Note: this is an xCAT design document, not an xCAT user document. If you are an xCAT user, you are welcome to glean information from this design, but be aware that it may not have complete or up to date procedures.
This design is replaced with [Multiple_Zone_Support]
Two new customer requirements are covered by this design.
The first requirement is to be able to take an xCAT Cluster managed by one xCAT Management Node and divide it into multiple subclusters. The nodes in each subcluster will share common ssh keys and root password. This allows the nodes in a subcluster to be able to ssh to each other without password, but cannot do the same to any node in another subcluster.
Note:We are calling these subclusters, because they share a common xCAT Management Node and database including the site table which defines the attributes of the entire cluster.
The second requirement is for mkvlan enhancements (TBD).
The multiple subcluster support requires several enhancements to xCAT.
Currently xCAT changes root ssh keys on the service nodes (SN) and compute nodes (CN) that are generated at install time to the root ssh keys from the Management node. It also changes the ssh hostkeys on the SN and CN to a set of pre-generated hostkeys from the MN. Putting the public key in the authorized-keys file on the service nodes and compute nodes allows passwordless ssh to the Service Nodes (SN) and the compute nodes from the Management Node (MN). This setup also allowed for passwordless ssh between all compute nodes and servicenodes. The pre-generated hostkey makes all nodes look like the same to ssh, so you are never prompted for updates to known_hosts
Having subclusters that cannot passwordless ssh to nodes in other subclusters requires xCAT to generate a set of root ssh keys for each subcluster and install them on the compute nodes in that subcluster. In addition the MN public key must still be put in the authorized_keys file on the nodes in the non-hierarchical cluster or the SN public key for hierarchical support.
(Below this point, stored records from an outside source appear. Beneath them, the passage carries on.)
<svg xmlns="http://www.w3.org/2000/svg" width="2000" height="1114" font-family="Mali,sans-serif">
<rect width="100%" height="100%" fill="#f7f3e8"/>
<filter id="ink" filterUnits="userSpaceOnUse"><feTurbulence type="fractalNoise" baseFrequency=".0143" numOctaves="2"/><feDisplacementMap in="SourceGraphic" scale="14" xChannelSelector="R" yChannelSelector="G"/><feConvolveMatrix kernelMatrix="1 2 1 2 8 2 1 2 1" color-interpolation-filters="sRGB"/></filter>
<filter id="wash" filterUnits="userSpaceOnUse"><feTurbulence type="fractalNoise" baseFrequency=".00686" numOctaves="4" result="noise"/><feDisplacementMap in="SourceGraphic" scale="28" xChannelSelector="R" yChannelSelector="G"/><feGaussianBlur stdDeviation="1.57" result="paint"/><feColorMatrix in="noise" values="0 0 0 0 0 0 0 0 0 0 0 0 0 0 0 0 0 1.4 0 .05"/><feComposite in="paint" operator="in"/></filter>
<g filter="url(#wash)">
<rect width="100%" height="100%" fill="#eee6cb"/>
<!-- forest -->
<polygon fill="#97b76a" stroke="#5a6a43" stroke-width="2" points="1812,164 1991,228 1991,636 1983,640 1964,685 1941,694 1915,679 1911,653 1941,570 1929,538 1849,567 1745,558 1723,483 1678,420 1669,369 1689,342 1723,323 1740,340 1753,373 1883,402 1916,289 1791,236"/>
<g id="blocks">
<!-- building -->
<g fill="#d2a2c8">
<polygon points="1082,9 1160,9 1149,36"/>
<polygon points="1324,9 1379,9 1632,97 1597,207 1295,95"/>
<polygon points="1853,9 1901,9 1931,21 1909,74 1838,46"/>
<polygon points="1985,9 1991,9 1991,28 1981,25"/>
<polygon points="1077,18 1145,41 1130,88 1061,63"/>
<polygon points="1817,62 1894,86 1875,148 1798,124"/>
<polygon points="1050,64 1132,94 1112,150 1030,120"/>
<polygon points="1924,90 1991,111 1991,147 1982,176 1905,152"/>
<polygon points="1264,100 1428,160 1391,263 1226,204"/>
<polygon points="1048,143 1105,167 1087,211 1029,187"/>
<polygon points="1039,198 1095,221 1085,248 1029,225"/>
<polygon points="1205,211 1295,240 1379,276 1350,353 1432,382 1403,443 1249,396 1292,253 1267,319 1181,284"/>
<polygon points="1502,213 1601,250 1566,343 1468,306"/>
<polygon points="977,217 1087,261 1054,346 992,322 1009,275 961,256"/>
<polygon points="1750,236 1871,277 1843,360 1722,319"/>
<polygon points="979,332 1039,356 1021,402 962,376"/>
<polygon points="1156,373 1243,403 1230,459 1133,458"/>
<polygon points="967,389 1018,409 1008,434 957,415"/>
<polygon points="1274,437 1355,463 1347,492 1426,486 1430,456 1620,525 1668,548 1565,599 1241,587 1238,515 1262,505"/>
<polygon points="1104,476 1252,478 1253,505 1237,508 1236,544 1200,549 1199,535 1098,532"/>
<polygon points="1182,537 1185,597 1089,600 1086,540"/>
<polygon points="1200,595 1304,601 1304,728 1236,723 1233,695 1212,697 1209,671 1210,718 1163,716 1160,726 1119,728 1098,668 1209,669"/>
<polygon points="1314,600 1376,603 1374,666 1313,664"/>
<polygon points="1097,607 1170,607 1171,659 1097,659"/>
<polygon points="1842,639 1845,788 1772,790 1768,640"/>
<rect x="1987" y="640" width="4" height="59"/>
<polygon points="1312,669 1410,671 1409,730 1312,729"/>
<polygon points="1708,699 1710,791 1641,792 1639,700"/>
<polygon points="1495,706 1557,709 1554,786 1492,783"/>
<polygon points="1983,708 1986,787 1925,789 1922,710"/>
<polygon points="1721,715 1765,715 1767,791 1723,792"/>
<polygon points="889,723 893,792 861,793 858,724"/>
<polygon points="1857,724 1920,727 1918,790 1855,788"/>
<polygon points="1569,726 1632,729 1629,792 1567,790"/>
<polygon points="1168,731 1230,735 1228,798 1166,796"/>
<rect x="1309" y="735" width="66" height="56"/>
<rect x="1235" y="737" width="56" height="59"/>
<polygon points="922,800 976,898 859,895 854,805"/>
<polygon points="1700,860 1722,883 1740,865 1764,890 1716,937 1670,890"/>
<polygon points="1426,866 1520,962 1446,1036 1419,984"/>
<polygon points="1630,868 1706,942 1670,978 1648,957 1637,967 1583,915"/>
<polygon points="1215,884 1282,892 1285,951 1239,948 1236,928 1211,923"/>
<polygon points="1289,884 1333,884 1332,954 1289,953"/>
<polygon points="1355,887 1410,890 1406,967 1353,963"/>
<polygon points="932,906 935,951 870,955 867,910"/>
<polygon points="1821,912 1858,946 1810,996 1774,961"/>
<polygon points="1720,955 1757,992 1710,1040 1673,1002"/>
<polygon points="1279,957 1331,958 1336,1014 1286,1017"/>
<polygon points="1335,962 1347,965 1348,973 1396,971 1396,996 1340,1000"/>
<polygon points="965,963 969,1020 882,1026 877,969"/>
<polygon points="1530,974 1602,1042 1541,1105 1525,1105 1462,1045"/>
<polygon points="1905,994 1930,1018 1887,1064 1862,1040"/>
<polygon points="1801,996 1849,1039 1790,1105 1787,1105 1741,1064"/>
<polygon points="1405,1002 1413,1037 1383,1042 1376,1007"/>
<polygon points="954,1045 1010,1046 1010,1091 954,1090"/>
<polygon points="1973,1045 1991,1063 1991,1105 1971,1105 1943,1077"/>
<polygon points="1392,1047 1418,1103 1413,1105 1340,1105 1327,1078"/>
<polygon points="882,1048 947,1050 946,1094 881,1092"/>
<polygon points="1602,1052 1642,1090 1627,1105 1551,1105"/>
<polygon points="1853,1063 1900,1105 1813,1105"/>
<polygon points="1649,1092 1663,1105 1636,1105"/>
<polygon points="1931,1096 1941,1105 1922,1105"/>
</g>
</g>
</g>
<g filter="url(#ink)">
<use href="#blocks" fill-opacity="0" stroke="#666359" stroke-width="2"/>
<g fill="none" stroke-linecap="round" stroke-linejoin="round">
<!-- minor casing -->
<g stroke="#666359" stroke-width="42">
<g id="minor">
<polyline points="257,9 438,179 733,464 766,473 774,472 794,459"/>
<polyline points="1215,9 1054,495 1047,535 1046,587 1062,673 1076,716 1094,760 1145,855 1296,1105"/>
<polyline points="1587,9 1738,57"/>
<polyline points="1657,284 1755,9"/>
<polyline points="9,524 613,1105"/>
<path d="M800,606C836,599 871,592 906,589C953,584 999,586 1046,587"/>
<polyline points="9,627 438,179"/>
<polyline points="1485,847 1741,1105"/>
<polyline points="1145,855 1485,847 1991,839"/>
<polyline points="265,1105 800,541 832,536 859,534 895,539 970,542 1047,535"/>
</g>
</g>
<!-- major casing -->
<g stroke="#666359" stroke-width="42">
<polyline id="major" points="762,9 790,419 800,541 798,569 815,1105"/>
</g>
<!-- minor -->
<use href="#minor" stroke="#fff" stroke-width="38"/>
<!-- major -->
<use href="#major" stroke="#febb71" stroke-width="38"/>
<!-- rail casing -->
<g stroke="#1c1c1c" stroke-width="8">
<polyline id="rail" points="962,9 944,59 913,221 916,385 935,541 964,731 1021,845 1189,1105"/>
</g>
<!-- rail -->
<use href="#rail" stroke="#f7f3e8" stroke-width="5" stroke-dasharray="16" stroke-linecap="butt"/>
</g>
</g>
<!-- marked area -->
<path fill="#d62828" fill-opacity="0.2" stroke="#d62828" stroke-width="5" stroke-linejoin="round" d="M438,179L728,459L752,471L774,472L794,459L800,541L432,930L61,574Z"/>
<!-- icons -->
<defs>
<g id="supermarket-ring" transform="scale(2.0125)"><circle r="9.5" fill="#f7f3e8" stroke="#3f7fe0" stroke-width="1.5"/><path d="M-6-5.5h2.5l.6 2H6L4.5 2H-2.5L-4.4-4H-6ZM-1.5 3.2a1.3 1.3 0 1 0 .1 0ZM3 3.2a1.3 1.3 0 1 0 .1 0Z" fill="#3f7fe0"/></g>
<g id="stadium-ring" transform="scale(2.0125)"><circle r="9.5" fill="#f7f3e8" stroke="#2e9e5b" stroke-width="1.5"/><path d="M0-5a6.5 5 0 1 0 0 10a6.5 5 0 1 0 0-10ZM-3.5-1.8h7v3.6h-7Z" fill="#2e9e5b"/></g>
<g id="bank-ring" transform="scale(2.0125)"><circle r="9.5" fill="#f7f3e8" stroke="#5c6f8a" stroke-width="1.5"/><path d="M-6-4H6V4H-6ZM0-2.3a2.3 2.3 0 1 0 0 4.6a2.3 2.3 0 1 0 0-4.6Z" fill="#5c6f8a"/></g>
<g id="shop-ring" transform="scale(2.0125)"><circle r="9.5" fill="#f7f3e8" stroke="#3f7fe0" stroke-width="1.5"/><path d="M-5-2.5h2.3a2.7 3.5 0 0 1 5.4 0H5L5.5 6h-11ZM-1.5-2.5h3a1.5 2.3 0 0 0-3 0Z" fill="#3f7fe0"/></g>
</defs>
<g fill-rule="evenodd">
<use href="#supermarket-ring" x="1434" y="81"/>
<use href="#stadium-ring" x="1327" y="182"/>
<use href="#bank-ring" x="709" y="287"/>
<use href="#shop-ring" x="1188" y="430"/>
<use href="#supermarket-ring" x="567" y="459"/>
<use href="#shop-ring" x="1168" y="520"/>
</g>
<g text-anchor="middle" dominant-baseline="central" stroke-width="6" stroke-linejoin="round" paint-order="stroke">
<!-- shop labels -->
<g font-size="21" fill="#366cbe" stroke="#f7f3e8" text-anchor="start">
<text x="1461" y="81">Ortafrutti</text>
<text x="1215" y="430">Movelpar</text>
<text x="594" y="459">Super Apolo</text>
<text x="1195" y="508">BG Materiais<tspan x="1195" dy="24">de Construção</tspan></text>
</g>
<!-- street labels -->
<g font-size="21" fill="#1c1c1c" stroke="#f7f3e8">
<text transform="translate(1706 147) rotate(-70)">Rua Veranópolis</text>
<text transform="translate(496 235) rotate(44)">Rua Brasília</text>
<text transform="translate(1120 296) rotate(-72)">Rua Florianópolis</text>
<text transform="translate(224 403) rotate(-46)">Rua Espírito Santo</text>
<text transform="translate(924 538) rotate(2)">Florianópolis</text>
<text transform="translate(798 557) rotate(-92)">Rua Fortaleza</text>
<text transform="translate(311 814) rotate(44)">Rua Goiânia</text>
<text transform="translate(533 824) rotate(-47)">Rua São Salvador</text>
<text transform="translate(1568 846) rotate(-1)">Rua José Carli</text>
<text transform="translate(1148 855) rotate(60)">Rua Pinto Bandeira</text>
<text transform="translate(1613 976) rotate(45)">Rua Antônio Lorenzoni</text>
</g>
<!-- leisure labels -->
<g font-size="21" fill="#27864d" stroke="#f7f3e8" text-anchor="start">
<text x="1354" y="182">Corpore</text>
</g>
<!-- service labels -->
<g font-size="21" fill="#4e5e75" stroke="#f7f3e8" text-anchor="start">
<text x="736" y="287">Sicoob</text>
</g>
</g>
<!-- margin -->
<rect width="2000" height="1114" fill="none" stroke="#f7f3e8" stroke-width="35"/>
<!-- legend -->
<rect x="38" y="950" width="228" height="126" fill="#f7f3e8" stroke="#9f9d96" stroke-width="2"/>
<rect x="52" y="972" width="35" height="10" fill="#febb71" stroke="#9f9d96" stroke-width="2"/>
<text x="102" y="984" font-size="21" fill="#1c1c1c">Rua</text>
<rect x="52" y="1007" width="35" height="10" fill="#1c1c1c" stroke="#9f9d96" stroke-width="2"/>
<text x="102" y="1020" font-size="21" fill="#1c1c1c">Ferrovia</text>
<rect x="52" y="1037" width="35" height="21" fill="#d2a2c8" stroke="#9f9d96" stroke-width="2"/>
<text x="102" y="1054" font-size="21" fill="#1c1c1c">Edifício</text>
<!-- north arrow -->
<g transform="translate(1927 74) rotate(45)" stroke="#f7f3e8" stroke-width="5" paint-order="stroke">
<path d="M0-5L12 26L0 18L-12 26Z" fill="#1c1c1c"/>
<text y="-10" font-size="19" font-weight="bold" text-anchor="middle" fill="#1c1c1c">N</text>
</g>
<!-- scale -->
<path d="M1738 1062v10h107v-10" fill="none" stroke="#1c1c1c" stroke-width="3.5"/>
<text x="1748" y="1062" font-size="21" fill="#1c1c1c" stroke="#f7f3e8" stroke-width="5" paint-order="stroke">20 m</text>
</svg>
Question: How about the common ssh hostkeys? Should we generate a set of those for each subcluster?
We will still use the MN root ssh keys on any service nodes. Service Nodes would not be allowed to be a member of a subcluster.
Currently xCAT puts the root password on the node only during install. It is taken from the passwd table where key=system. The new subcluster support requires a unique password for each subcluster to be installed.
To support multiple subclusters we have the proposed changes:
A new table Cluster will be created.
key:subcluster name
password - root password for this subcluster
sshkeydir - directory containing root ssh RSA keys.
For this implementation we are proposing we can make a subcluster, remove a subcluster, but not be able to move nodes from one subcluster to another. I think this is very complex and out of the scope of being supported in 2.8.4. This can be debated.
mksubcluster will be used to do the following:
mksubcluster will have the following interface:
mksubcluster <noderange> -n <subclustername> [-k <full path to the ssh private key>]
Note: The command will prompt for the subcluster root password or take env variable containing password.
It will do the following:
For each node in the noderange it will add to the nodelist.groups attribute, a new group by the subclustername.
If a ssh private key is supplied (-k), it will generate the ssh public key and store both in /etc/xcat/sshkeys/<subclustername> directory.
If no (-k) then it will generate a set of root ssh keys for the cluster and store them in /etc/xcat/sshkeys/<subclustername>
It will create a cluster.password table entry with the key=subclustername, password the input root password and the cluster.sshkeydir attribute with the directory name containing the keys /etc/xcat/sshkeys/<subclustername>.
rmsubcluster -n <subclustername>
rmsubcluster will be used to do the following:
chsubcluster -n <subclustername> [-p] [-k <full path to the ssh private key>] [-K] [-a <noderange> [-r <noderange>]
Note: if using the -p flag will prompt for password or take env variable containing password.
chsubcluster will be used to do the following:
This support affects several existing xCAT components:
Some of the issues discussed:
If a node is not defined in a subcluster, root ssh keys and passwords must work as today. This makes sure that a xCAT upgrade does not disrupt an existing xCAT cluster.
Would like to have all customers using a generated root ssh key even if not using subclusters. If the node is not defined in a subcluster, then the key would be generated and stored in /etc/xcat/sshkeys/xcat(maybe system). How could we migrate current customers without disruption.
We would need maybe a new document on setting this type of cluster up and managing it. Hierarchy adds even more complexity.
Needed mkvlan enhancements (TBD). But here a come comments about current support.
Currently it only supports Cisco and some modules of BNT switches (EN4093,G8000,G8124,G8264, 8264E). To support more BNT modules, we need to update the OID table because each BNT modules uses different OIDs for the same function (a very bad design by BNT). And to support other switch vendors like Juniper, a significant code change needs to be done because currently Juniper does not support vlan function through SNMP interface. We have to use its own libraries to have it done. This needs framework change in our vlan code.